## Task statement
For this exercise, output every line of the data as it stands.
━━━━━ Data provided ━━━━━
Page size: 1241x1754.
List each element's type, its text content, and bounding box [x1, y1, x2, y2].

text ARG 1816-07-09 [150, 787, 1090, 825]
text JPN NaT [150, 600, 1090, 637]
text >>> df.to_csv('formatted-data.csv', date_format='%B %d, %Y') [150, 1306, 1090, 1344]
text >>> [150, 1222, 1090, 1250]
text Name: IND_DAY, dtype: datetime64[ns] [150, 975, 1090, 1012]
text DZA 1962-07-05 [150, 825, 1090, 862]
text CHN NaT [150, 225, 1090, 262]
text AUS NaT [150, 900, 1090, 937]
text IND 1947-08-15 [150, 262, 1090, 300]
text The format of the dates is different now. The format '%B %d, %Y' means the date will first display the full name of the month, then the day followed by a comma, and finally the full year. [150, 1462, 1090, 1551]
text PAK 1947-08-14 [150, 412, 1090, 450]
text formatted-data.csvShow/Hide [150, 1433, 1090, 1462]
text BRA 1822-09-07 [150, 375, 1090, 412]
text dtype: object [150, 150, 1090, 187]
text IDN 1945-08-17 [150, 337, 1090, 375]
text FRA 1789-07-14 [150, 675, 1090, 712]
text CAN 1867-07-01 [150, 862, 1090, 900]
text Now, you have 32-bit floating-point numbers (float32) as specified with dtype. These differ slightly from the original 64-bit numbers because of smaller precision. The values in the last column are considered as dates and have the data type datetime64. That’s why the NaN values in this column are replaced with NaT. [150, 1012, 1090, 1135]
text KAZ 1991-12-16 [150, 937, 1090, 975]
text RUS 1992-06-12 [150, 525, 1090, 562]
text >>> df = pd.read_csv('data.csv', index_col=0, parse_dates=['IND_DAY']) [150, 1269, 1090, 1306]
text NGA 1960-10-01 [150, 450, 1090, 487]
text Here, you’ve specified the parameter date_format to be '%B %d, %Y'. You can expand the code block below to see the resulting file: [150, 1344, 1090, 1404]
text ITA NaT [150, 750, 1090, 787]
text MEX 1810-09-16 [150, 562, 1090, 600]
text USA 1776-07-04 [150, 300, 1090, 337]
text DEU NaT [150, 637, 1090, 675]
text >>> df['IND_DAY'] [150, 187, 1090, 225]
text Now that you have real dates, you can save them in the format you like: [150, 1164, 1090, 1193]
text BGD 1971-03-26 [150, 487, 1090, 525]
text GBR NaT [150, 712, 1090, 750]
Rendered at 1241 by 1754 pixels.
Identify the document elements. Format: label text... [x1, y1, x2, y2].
━━━━━
## Result of the task
Page size: 1241x1754.
List each element's type, its text content, and bounding box [x1, y1, x2, y2].

text ARG 1816-07-09 [150, 787, 1090, 825]
text JPN NaT [150, 600, 1090, 637]
text >>> df.to_csv('formatted-data.csv', date_format='%B %d, %Y') [150, 1306, 1090, 1344]
text >>> [150, 1222, 1090, 1250]
text Name: IND_DAY, dtype: datetime64[ns] [150, 975, 1090, 1012]
text DZA 1962-07-05 [150, 825, 1090, 862]
text CHN NaT [150, 225, 1090, 262]
text AUS NaT [150, 900, 1090, 937]
text IND 1947-08-15 [150, 262, 1090, 300]
text The format of the dates is different now. The format '%B %d, %Y' means the date will first display the full name of the month, then the day followed by a comma, and finally the full year. [150, 1462, 1090, 1551]
text PAK 1947-08-14 [150, 412, 1090, 450]
text formatted-data.csvShow/Hide [150, 1433, 1090, 1462]
text BRA 1822-09-07 [150, 375, 1090, 412]
text dtype: object [150, 150, 1090, 187]
text IDN 1945-08-17 [150, 337, 1090, 375]
text FRA 1789-07-14 [150, 675, 1090, 712]
text CAN 1867-07-01 [150, 862, 1090, 900]
text Now, you have 32-bit floating-point numbers (float32) as specified with dtype. These differ slightly from the original 64-bit numbers because of smaller precision. The values in the last column are considered as dates and have the data type datetime64. That’s why the NaN values in this column are replaced with NaT. [150, 1012, 1090, 1135]
text KAZ 1991-12-16 [150, 937, 1090, 975]
text RUS 1992-06-12 [150, 525, 1090, 562]
text >>> df = pd.read_csv('data.csv', index_col=0, parse_dates=['IND_DAY']) [150, 1269, 1090, 1306]
text NGA 1960-10-01 [150, 450, 1090, 487]
text Here, you’ve specified the parameter date_format to be '%B %d, %Y'. You can expand the code block below to see the resulting file: [150, 1344, 1090, 1404]
text ITA NaT [150, 750, 1090, 787]
text MEX 1810-09-16 [150, 562, 1090, 600]
text USA 1776-07-04 [150, 300, 1090, 337]
text DEU NaT [150, 637, 1090, 675]
text >>> df['IND_DAY'] [150, 187, 1090, 225]
text Now that you have real dates, you can save them in the format you like: [150, 1164, 1090, 1193]
text BGD 1971-03-26 [150, 487, 1090, 525]
text GBR NaT [150, 712, 1090, 750]
Rendered at 1241 by 1754 pixels.
Identify the document elements. Format: label text... [x1, y1, x2, y2].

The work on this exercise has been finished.